Tubman development property rezoned
The Chattanooga-Hamilton County Regional Planning Commission voted unanimously Monday to approve the city’s request to rezone the former Harriet Tubman public housing site for light industrial use, but a portion of the property along Roanoke Avenue was reserved for residential use.
The planning commission staff recommended the city reserve property along Roanoke Avenue and Southern Street for residential use. The rest of the property could be zoned for light industrial use, with many restrictions, such as poultry processing, a staff member told the planning commission. The surrounding area is single-family residential and the city’s request is “not compatible with adjacent development forms,” staff said.
Cherita Allen, deputy administrator for economic development with the city, said businesses have been interested in the site but won’t move on purchasing it until the rezoning is complete. The city did not want any of the site to be reserved as residential, she said, because an exclusive M1 zoning would allow businesses more flexibility.
Charles Wood, vice president of economic development at the Chattanooga Area Chamber of Commerce, spoke in support of the city’s request for rezoning the residential site as M1. The data says the neighborhood needs jobs, he said.
The unemployment rate within a mile of the site is 10 percent, and the median household income is $23,000 a year. A third of residents don’t have access to a car.
“We have to bring jobs to the neighborhood,” Wood told commissioners.
Before the planning commission vote, several residents asked the commissioners to deny the city’s request.
Nicole Lewis, an Avondale resident and community relations manager at the Glass House Collective, said the city
is turning its back on the “Chattanooga Way.”
The city launched an Area 3 community planning process earlier this year that asked residents and shareholders to envision the future of East Chattanooga, including the Tubman site. Lewis said any decision about the Tubman site should be postponed until that process, which the city has delayed, is complete.
“We [Chattanoogans] are proud of the tradition of hearing voices,” she said. “Why would we abandon that concept now?”
“People have sacrificed time because they thought they were part of a vision,” Lewis told the commissioners. “We need to be ready to invest in their vision. This community has been marginalized for decades, and we deserve better.”
Jonah Williams, a Glass Farms resident who lives near the Tubman site, said he wants his area of town to benefit from mixed-use development just like the Southside and the North Shore have.
“There’s no way in hell a proposal of this type would ever make it to this point in the more affluent neighborhoods throughout town like St. Elmo, North Shore, Highland Park,” Williams told the commission. “I sincerely pray that enough of you will step back and really take a hard look at the negative impact an M1 designation will have. … Not only will it hurt, but it will leave a long-standing scar as the revitalization of Chattanooga makes its way fully to the final frontier of East Chattanooga.”

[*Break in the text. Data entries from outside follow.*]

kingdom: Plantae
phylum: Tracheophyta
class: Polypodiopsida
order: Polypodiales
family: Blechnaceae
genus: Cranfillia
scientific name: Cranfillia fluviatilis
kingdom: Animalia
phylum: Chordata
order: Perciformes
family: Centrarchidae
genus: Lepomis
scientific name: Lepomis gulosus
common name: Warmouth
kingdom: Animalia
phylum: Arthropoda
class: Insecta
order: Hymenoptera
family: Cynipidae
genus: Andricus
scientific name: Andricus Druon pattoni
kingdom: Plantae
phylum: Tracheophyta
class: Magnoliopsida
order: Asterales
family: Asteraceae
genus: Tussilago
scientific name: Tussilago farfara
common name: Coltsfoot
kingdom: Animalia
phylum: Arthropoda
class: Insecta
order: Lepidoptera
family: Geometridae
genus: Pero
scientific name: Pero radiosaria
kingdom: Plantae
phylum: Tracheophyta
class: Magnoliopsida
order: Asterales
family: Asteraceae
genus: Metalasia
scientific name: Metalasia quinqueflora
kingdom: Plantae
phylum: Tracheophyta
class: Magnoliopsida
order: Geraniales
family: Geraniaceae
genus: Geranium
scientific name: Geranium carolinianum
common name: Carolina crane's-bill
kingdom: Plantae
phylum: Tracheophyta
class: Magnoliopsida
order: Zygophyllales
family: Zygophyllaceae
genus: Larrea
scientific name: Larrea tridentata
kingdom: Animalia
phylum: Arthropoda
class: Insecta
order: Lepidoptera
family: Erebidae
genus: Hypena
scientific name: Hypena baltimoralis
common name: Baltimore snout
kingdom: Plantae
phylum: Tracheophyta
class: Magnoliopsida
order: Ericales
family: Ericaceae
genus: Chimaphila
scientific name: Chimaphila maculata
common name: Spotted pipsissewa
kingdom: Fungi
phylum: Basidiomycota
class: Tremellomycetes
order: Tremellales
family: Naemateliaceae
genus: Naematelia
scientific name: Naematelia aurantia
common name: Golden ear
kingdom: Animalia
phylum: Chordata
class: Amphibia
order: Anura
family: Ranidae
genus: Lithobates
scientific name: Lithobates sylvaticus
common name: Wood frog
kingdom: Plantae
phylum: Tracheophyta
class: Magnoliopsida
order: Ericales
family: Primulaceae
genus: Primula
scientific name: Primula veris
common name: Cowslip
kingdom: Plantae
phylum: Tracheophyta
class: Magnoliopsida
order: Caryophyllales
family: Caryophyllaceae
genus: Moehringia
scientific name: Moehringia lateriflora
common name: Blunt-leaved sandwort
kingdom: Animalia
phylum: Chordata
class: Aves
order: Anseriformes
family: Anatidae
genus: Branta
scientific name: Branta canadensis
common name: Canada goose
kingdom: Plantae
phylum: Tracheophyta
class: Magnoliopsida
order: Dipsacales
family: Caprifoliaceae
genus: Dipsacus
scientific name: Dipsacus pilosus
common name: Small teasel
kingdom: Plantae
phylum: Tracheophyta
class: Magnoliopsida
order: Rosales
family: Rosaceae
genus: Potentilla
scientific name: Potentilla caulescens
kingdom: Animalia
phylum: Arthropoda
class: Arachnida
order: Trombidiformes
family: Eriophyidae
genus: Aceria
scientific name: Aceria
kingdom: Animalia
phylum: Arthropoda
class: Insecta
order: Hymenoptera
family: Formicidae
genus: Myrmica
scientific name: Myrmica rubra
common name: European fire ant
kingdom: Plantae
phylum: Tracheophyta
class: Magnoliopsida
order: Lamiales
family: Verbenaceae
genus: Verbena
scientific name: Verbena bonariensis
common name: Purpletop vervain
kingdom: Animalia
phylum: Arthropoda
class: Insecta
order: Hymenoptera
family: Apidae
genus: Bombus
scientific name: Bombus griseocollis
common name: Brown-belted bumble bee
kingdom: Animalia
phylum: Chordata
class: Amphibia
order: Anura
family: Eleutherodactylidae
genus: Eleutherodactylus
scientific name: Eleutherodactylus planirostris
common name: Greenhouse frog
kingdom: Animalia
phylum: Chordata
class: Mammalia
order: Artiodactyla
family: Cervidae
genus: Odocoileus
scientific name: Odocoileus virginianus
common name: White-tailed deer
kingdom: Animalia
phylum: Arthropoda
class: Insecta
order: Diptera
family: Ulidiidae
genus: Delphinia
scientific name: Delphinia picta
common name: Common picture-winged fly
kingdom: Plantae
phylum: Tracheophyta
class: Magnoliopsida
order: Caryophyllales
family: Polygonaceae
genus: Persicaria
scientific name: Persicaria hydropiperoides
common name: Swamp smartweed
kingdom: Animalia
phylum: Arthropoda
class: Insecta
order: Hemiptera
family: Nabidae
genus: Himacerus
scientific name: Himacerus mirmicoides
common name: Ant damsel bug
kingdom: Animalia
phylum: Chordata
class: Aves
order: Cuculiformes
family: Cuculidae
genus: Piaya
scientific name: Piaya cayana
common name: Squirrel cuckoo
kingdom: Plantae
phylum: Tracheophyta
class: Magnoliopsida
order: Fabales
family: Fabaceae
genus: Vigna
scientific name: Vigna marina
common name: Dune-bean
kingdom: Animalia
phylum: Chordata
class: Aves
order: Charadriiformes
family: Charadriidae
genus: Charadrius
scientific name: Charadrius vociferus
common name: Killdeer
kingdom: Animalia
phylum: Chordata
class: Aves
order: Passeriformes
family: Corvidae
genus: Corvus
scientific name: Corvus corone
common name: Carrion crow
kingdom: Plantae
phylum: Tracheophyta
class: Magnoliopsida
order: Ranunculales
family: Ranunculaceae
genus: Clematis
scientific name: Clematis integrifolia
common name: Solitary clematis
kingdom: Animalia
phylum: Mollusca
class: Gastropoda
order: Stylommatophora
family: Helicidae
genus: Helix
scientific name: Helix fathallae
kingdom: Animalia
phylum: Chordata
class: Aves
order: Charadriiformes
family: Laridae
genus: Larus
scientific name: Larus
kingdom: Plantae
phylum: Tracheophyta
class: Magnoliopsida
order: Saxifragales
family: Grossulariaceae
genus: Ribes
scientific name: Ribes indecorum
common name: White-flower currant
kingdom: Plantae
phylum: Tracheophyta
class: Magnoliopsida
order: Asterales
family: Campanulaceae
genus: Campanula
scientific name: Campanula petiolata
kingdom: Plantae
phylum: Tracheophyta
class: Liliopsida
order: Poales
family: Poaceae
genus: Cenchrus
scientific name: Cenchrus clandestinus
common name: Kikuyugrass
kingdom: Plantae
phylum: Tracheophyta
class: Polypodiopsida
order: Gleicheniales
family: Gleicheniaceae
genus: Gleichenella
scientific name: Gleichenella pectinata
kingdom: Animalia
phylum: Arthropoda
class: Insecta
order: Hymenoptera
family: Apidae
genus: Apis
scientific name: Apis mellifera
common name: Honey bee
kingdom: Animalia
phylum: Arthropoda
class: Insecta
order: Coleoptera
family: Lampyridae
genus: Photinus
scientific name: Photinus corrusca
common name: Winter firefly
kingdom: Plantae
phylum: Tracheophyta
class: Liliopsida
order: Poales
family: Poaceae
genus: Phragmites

The city of Chattanooga bought the Tubman site in 2014. At the time, the Chattanooga Housing Authority was considering selling the site to an out-of-town owner that planned to keep the deteriorating public housing site open. The Avondale Neighborhood Association, frustrated by crime, asked Mayor Andy Berke, who had made crime an administrative priority, to intervene.
Berke’s administration and James Moreland, then the head of the Avondale Neighborhood Association, have said the site was always intended to be used to recruit jobs to the neighborhood. However, documents show that the Chattanooga-Hamilton County Regional Planning Agency and the Chattanooga Department of Transportation created multiple concepts for the future of the Tubman site and shared those plans with neighborhood groups, hoping to get feedback. Each recommendation was for a mixed-use development. The only concept the planning agency and transportation department didn’t recommend, at the time, was a “conventional” M1 designation, which would limit the site to a single use.
Last week, several community leaders, including members of the Unity Group, gathered on the steps of City Hall to speak out against the city’s efforts to rezone the Tubman site. The city began telling neighborhood groups about its plan to push for rezoning two months ago after several years of relative silence about the future of the site.
Helen Burns Sharp, the founder of Accountability for Taxpayer Money and supporter of the Unity Group’s statement on Tubman, was one of the local residents who left the Hamilton County Courthouse disappointed Monday.
“The applicant is the city of Chattanooga. The staff at the RPA is the city of Chattanooga. One-half of the planning commissioners are appointed by the city of Chattanooga. One of the planning commissioners is the mayor’s deputy chief of staff who could have recused himself but did not,” Sharp said. “It felt like the decision was made before the hearing ever began.”